■ **GIVEN DATA**
○ ○ ○ ○ ○
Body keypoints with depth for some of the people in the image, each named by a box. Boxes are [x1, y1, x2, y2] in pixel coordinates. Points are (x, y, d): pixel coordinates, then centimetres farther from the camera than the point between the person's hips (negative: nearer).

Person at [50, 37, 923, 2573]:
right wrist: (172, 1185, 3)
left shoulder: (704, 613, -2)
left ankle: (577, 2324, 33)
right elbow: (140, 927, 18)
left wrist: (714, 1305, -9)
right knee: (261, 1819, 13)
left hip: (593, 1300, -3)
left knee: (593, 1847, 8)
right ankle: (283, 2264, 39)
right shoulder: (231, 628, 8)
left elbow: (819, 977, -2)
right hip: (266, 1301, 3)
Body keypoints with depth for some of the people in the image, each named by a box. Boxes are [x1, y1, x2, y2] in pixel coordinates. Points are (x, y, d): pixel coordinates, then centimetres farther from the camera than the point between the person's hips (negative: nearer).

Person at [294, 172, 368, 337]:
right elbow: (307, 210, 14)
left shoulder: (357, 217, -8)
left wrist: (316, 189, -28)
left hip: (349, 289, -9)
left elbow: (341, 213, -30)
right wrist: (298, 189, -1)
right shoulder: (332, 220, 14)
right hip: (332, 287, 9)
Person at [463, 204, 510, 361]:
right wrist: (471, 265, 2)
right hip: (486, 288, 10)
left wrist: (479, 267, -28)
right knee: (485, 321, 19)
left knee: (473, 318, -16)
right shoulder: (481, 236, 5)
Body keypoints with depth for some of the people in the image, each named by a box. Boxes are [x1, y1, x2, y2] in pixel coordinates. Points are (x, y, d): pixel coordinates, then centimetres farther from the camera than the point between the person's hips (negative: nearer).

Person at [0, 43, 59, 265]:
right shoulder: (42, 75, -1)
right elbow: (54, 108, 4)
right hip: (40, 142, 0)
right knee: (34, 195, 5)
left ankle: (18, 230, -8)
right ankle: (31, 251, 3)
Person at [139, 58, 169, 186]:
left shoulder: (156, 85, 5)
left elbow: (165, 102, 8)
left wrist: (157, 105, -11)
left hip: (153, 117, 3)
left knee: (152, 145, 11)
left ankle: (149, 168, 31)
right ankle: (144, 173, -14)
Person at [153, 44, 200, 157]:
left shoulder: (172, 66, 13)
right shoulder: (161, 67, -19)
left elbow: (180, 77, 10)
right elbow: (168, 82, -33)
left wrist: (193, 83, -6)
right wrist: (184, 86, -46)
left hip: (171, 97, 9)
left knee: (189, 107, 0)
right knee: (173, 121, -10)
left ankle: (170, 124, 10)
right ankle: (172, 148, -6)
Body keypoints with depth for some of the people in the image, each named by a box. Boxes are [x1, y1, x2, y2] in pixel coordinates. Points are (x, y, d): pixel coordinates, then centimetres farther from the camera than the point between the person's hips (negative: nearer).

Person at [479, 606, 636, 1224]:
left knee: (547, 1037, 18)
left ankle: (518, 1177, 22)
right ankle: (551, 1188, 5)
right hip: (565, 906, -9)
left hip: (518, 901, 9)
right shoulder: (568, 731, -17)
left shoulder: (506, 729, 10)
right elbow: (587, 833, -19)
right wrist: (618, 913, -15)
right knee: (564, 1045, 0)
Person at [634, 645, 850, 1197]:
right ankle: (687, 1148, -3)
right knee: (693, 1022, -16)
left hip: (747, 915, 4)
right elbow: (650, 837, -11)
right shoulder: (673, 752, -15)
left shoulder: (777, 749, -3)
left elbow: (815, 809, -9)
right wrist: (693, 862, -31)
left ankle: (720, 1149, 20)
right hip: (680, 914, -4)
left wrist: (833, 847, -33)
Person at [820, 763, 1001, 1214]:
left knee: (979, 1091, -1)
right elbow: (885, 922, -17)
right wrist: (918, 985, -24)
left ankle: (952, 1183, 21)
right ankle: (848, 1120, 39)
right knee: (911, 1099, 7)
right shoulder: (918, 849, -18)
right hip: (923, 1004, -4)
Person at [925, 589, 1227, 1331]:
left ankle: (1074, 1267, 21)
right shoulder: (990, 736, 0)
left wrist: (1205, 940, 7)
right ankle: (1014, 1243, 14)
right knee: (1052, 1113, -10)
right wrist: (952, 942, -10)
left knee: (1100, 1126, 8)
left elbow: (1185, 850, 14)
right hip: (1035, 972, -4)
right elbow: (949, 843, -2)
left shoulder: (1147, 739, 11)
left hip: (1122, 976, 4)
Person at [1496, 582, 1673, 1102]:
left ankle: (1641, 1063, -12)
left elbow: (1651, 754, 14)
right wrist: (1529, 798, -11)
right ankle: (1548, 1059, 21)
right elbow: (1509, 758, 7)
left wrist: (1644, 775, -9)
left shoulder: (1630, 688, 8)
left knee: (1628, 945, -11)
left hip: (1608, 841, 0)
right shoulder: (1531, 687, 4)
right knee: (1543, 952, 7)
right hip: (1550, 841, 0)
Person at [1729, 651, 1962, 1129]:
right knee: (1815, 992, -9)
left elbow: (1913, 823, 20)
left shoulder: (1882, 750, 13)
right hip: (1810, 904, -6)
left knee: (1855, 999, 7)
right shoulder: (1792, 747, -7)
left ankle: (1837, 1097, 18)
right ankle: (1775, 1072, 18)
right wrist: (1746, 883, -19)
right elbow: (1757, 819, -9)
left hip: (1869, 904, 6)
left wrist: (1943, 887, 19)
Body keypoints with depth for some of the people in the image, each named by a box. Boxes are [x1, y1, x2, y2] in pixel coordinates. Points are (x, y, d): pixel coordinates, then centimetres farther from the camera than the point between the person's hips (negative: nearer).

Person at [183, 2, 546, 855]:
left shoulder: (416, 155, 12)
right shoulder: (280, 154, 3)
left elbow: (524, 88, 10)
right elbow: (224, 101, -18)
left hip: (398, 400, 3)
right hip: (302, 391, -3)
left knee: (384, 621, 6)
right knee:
○ ○ ○ ○ ○
■ **YOUR INSTRUCTIONS**
Reproduce the whole listing verbatim, leaving every line as it was.

■ **RESPONSE TO THIS EXERCISE**
Body keypoints with depth for some of the people in the image, each named by a box. Boxes are [x1, y1, x2, y2] in pixel coordinates. Points are (x, y, d): pixel coordinates, then centimetres farther from the camera than the point between the person's hips (negative: nearer).

Person at [50, 37, 923, 2573]:
right wrist: (172, 1185, 3)
left shoulder: (704, 613, -2)
left ankle: (577, 2324, 33)
right elbow: (140, 927, 18)
left wrist: (714, 1305, -9)
right knee: (261, 1819, 13)
left hip: (593, 1300, -3)
left knee: (593, 1847, 8)
right ankle: (283, 2264, 39)
right shoulder: (231, 628, 8)
left elbow: (819, 977, -2)
right hip: (266, 1301, 3)
Body keypoints with depth for some of the people in the image, each named by a box. Boxes are [x1, y1, x2, y2] in pixel coordinates. Points are (x, y, d): pixel coordinates, then centimetres farther from the camera than the point between the person's hips (negative: nearer).

Person at [294, 172, 368, 337]:
right elbow: (307, 210, 14)
left shoulder: (357, 217, -8)
left wrist: (316, 189, -28)
left hip: (349, 289, -9)
left elbow: (341, 213, -30)
right wrist: (298, 189, -1)
right shoulder: (332, 220, 14)
right hip: (332, 287, 9)
Person at [463, 204, 510, 361]:
right wrist: (471, 265, 2)
right hip: (486, 288, 10)
left wrist: (479, 267, -28)
right knee: (485, 321, 19)
left knee: (473, 318, -16)
right shoulder: (481, 236, 5)
Body keypoints with depth for some of the people in the image, each named by a box. Boxes are [x1, y1, x2, y2] in pixel coordinates. Points are (x, y, d): pixel coordinates, then centimetres farther from the camera than the point between the person's hips (negative: nearer).

Person at [0, 43, 59, 265]:
right shoulder: (42, 75, -1)
right elbow: (54, 108, 4)
right hip: (40, 142, 0)
right knee: (34, 195, 5)
left ankle: (18, 230, -8)
right ankle: (31, 251, 3)
Person at [139, 58, 169, 186]:
left shoulder: (156, 85, 5)
left elbow: (165, 102, 8)
left wrist: (157, 105, -11)
left hip: (153, 117, 3)
left knee: (152, 145, 11)
left ankle: (149, 168, 31)
right ankle: (144, 173, -14)
Person at [153, 44, 200, 157]:
left shoulder: (172, 66, 13)
right shoulder: (161, 67, -19)
left elbow: (180, 77, 10)
right elbow: (168, 82, -33)
left wrist: (193, 83, -6)
right wrist: (184, 86, -46)
left hip: (171, 97, 9)
left knee: (189, 107, 0)
right knee: (173, 121, -10)
left ankle: (170, 124, 10)
right ankle: (172, 148, -6)
Body keypoints with depth for some of the people in the image, each named by a box. Boxes are [x1, y1, x2, y2] in pixel coordinates. Points are (x, y, d): pixel coordinates, then centimetres farther from the camera than the point between the person's hips (negative: nearer).

Person at [479, 606, 636, 1224]:
left knee: (547, 1037, 18)
left ankle: (518, 1177, 22)
right ankle: (551, 1188, 5)
right hip: (565, 906, -9)
left hip: (518, 901, 9)
right shoulder: (568, 731, -17)
left shoulder: (506, 729, 10)
right elbow: (587, 833, -19)
right wrist: (618, 913, -15)
right knee: (564, 1045, 0)
Person at [634, 645, 850, 1197]:
right ankle: (687, 1148, -3)
right knee: (693, 1022, -16)
left hip: (747, 915, 4)
right elbow: (650, 837, -11)
right shoulder: (673, 752, -15)
left shoulder: (777, 749, -3)
left elbow: (815, 809, -9)
right wrist: (693, 862, -31)
left ankle: (720, 1149, 20)
right hip: (680, 914, -4)
left wrist: (833, 847, -33)
Person at [820, 763, 1001, 1214]:
left knee: (979, 1091, -1)
right elbow: (885, 922, -17)
right wrist: (918, 985, -24)
left ankle: (952, 1183, 21)
right ankle: (848, 1120, 39)
right knee: (911, 1099, 7)
right shoulder: (918, 849, -18)
right hip: (923, 1004, -4)
Person at [925, 589, 1227, 1331]:
left ankle: (1074, 1267, 21)
right shoulder: (990, 736, 0)
left wrist: (1205, 940, 7)
right ankle: (1014, 1243, 14)
right knee: (1052, 1113, -10)
right wrist: (952, 942, -10)
left knee: (1100, 1126, 8)
left elbow: (1185, 850, 14)
right hip: (1035, 972, -4)
right elbow: (949, 843, -2)
left shoulder: (1147, 739, 11)
left hip: (1122, 976, 4)
Person at [1496, 582, 1673, 1102]:
left ankle: (1641, 1063, -12)
left elbow: (1651, 754, 14)
right wrist: (1529, 798, -11)
right ankle: (1548, 1059, 21)
right elbow: (1509, 758, 7)
left wrist: (1644, 775, -9)
left shoulder: (1630, 688, 8)
left knee: (1628, 945, -11)
left hip: (1608, 841, 0)
right shoulder: (1531, 687, 4)
right knee: (1543, 952, 7)
right hip: (1550, 841, 0)
Person at [1729, 651, 1962, 1129]:
right knee: (1815, 992, -9)
left elbow: (1913, 823, 20)
left shoulder: (1882, 750, 13)
right hip: (1810, 904, -6)
left knee: (1855, 999, 7)
right shoulder: (1792, 747, -7)
left ankle: (1837, 1097, 18)
right ankle: (1775, 1072, 18)
right wrist: (1746, 883, -19)
right elbow: (1757, 819, -9)
left hip: (1869, 904, 6)
left wrist: (1943, 887, 19)
Body keypoints with depth for some of the people in the image, each named by a box. Boxes are [x1, y1, x2, y2] in pixel coordinates. Points are (x, y, d): pixel coordinates, then centimetres farther from the camera than the point between the person's hips (negative: nearer).

Person at [183, 2, 546, 855]:
left shoulder: (416, 155, 12)
right shoulder: (280, 154, 3)
left elbow: (524, 88, 10)
right elbow: (224, 101, -18)
left hip: (398, 400, 3)
right hip: (302, 391, -3)
left knee: (384, 621, 6)
right knee:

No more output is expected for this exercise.